• [WHAT YOU ARE ASKED TO DO]:
Return the following from the records below: each line, word for word, starting with the line that contains "22: (709, 403, 1.41)" and going on through the line that contains "33: (642, 101, 1.23)", with nothing outside that range.

• [PROVIDED DATA]:
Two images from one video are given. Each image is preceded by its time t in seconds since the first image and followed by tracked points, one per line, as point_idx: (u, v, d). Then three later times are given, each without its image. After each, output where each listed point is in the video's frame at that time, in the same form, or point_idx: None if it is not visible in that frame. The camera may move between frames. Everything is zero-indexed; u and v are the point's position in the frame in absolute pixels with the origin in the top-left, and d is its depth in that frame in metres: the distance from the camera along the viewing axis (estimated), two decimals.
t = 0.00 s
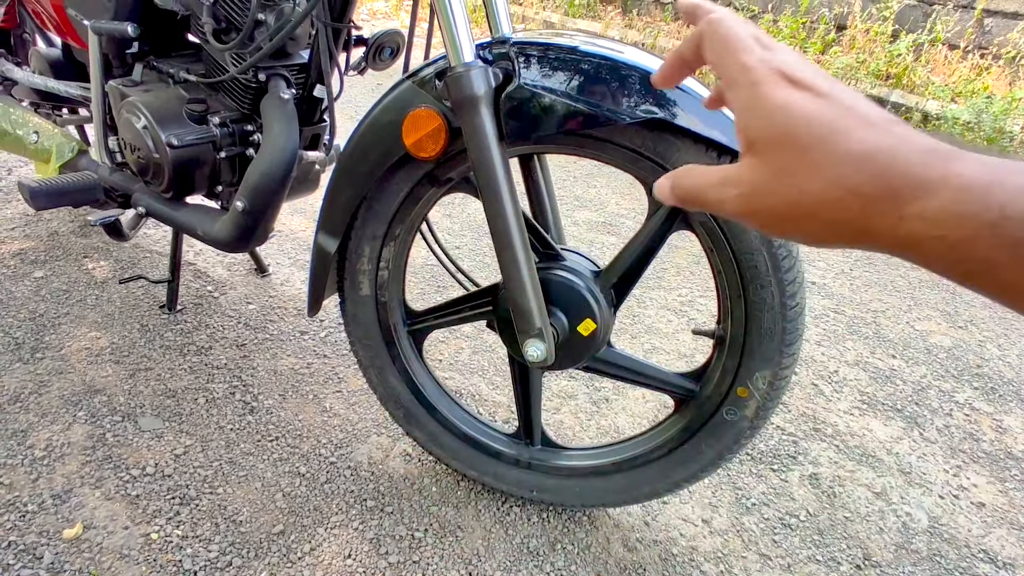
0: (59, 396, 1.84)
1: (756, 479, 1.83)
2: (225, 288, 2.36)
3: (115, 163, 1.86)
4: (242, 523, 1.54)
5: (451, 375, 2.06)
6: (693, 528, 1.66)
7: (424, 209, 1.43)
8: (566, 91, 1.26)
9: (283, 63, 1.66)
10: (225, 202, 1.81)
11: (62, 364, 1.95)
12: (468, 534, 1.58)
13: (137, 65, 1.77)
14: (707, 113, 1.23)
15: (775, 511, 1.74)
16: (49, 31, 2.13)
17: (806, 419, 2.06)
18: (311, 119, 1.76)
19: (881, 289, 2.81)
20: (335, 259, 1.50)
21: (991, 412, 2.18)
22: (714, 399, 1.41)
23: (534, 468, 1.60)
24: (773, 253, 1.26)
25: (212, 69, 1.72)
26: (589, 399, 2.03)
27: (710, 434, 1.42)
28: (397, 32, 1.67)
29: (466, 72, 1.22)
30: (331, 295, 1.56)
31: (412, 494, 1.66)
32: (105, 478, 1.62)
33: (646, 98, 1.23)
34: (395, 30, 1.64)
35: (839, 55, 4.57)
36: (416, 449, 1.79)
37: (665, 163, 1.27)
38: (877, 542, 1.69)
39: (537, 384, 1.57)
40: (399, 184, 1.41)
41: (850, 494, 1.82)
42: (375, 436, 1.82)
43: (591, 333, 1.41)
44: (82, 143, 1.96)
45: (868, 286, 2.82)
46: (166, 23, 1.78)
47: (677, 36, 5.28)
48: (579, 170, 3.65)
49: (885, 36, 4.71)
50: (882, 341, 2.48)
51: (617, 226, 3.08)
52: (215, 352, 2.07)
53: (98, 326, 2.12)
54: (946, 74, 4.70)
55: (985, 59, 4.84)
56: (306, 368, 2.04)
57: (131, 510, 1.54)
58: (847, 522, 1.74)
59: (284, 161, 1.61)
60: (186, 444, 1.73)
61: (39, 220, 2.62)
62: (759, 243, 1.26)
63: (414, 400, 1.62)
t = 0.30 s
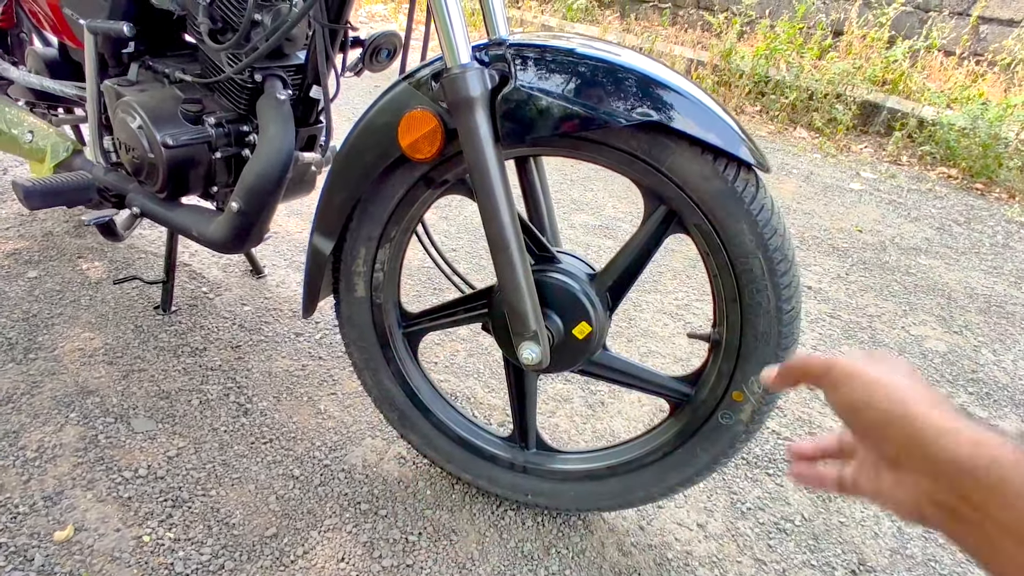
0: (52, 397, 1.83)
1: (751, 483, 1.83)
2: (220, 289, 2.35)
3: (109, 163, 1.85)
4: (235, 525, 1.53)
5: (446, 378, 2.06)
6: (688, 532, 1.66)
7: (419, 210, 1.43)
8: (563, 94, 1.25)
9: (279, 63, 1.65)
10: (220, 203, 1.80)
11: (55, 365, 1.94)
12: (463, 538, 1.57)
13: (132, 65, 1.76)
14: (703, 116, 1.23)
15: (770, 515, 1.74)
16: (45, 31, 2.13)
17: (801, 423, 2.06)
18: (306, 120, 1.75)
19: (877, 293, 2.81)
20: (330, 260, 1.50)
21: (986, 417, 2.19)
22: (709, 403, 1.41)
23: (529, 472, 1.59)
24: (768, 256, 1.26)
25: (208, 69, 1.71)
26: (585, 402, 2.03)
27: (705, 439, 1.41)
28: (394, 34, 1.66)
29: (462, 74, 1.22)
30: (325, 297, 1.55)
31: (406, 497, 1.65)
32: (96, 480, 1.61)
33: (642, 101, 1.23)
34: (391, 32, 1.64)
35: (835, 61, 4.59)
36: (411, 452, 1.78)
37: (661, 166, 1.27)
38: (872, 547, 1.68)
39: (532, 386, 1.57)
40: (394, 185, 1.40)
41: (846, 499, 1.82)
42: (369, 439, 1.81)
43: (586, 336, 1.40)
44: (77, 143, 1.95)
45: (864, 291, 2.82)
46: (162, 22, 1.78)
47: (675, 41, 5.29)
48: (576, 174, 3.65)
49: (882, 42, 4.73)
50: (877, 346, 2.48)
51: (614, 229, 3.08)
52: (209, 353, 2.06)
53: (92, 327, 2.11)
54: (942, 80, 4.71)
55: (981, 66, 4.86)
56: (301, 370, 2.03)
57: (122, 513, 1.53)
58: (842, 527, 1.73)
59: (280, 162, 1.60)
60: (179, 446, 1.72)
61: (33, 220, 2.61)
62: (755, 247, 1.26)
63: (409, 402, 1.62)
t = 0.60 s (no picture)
0: (46, 399, 1.82)
1: (749, 486, 1.82)
2: (217, 290, 2.34)
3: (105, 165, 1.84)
4: (229, 528, 1.52)
5: (443, 380, 2.05)
6: (685, 535, 1.66)
7: (416, 212, 1.42)
8: (559, 96, 1.25)
9: (275, 65, 1.64)
10: (216, 204, 1.80)
11: (49, 367, 1.93)
12: (459, 540, 1.56)
13: (128, 65, 1.76)
14: (700, 118, 1.23)
15: (767, 518, 1.74)
16: (41, 31, 2.12)
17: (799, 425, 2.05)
18: (303, 121, 1.75)
19: (875, 295, 2.81)
20: (326, 263, 1.49)
21: (984, 419, 2.19)
22: (706, 406, 1.40)
23: (526, 475, 1.59)
24: (765, 259, 1.26)
25: (204, 70, 1.71)
26: (582, 405, 2.03)
27: (702, 441, 1.41)
28: (391, 36, 1.66)
29: (458, 76, 1.21)
30: (322, 299, 1.54)
31: (403, 500, 1.65)
32: (91, 482, 1.60)
33: (639, 103, 1.22)
34: (388, 33, 1.63)
35: (833, 63, 4.58)
36: (407, 455, 1.78)
37: (657, 168, 1.27)
38: (869, 550, 1.68)
39: (529, 389, 1.56)
40: (391, 187, 1.40)
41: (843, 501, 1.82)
42: (366, 441, 1.80)
43: (582, 339, 1.40)
44: (73, 144, 1.94)
45: (861, 293, 2.82)
46: (158, 23, 1.77)
47: (673, 43, 5.29)
48: (574, 175, 3.64)
49: (880, 44, 4.73)
50: (875, 348, 2.48)
51: (612, 231, 3.08)
52: (205, 355, 2.05)
53: (87, 329, 2.10)
54: (940, 82, 4.72)
55: (978, 67, 4.86)
56: (297, 372, 2.02)
57: (116, 515, 1.52)
58: (840, 529, 1.73)
59: (276, 163, 1.59)
60: (174, 448, 1.72)
61: (29, 221, 2.60)
62: (752, 249, 1.26)
63: (405, 404, 1.61)
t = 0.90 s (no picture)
0: (40, 396, 1.80)
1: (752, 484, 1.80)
2: (214, 287, 2.32)
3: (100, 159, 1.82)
4: (225, 527, 1.50)
5: (442, 378, 2.03)
6: (688, 534, 1.63)
7: (415, 206, 1.40)
8: (560, 87, 1.23)
9: (272, 57, 1.62)
10: (213, 199, 1.77)
11: (44, 364, 1.91)
12: (458, 540, 1.54)
13: (123, 58, 1.73)
14: (704, 109, 1.21)
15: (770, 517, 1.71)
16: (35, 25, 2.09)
17: (802, 423, 2.03)
18: (300, 115, 1.73)
19: (876, 293, 2.79)
20: (323, 257, 1.47)
21: (987, 417, 2.16)
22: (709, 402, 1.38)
23: (526, 473, 1.56)
24: (770, 253, 1.24)
25: (200, 63, 1.68)
26: (583, 402, 2.00)
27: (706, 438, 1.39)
28: (389, 27, 1.64)
29: (458, 65, 1.19)
30: (319, 294, 1.52)
31: (401, 498, 1.62)
32: (84, 481, 1.57)
33: (642, 93, 1.20)
34: (386, 25, 1.61)
35: (834, 61, 4.56)
36: (406, 453, 1.75)
37: (661, 160, 1.24)
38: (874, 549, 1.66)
39: (530, 385, 1.54)
40: (390, 180, 1.37)
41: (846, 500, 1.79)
42: (364, 439, 1.78)
43: (584, 334, 1.37)
44: (68, 138, 1.92)
45: (863, 291, 2.80)
46: (154, 15, 1.75)
47: (672, 42, 5.27)
48: (574, 173, 3.61)
49: (881, 42, 4.71)
50: (877, 346, 2.45)
51: (612, 228, 3.06)
52: (202, 352, 2.03)
53: (82, 326, 2.08)
54: (941, 80, 4.70)
55: (979, 66, 4.84)
56: (295, 369, 2.00)
57: (110, 514, 1.50)
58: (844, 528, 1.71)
59: (273, 156, 1.57)
60: (169, 446, 1.69)
61: (24, 217, 2.58)
62: (757, 243, 1.23)
63: (404, 401, 1.59)
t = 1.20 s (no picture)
0: (35, 391, 1.79)
1: (751, 480, 1.80)
2: (211, 283, 2.31)
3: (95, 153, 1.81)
4: (221, 522, 1.49)
5: (441, 373, 2.02)
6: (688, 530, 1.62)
7: (413, 198, 1.39)
8: (559, 78, 1.22)
9: (268, 49, 1.61)
10: (209, 192, 1.76)
11: (39, 359, 1.90)
12: (456, 535, 1.53)
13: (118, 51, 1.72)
14: (704, 100, 1.19)
15: (770, 513, 1.71)
16: (31, 18, 2.08)
17: (801, 419, 2.02)
18: (297, 108, 1.72)
19: (876, 290, 2.78)
20: (320, 250, 1.45)
21: (987, 413, 2.15)
22: (709, 396, 1.37)
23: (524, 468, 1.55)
24: (770, 245, 1.23)
25: (196, 55, 1.67)
26: (582, 398, 1.99)
27: (706, 432, 1.38)
28: (386, 20, 1.63)
29: (455, 55, 1.18)
30: (316, 288, 1.51)
31: (398, 494, 1.61)
32: (79, 476, 1.56)
33: (641, 84, 1.19)
34: (383, 17, 1.61)
35: (833, 58, 4.55)
36: (403, 449, 1.74)
37: (660, 151, 1.23)
38: (874, 545, 1.65)
39: (528, 380, 1.52)
40: (386, 172, 1.36)
41: (846, 495, 1.78)
42: (361, 434, 1.77)
43: (582, 327, 1.36)
44: (63, 131, 1.91)
45: (862, 288, 2.79)
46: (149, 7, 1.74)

• [ANSWER BOX]:
22: (709, 403, 1.41)
23: (529, 472, 1.59)
24: (768, 256, 1.26)
25: (208, 69, 1.71)
26: (585, 402, 2.03)
27: (705, 439, 1.41)
28: (394, 34, 1.66)
29: (462, 74, 1.22)
30: (325, 297, 1.55)
31: (406, 497, 1.65)
32: (96, 480, 1.61)
33: (642, 101, 1.23)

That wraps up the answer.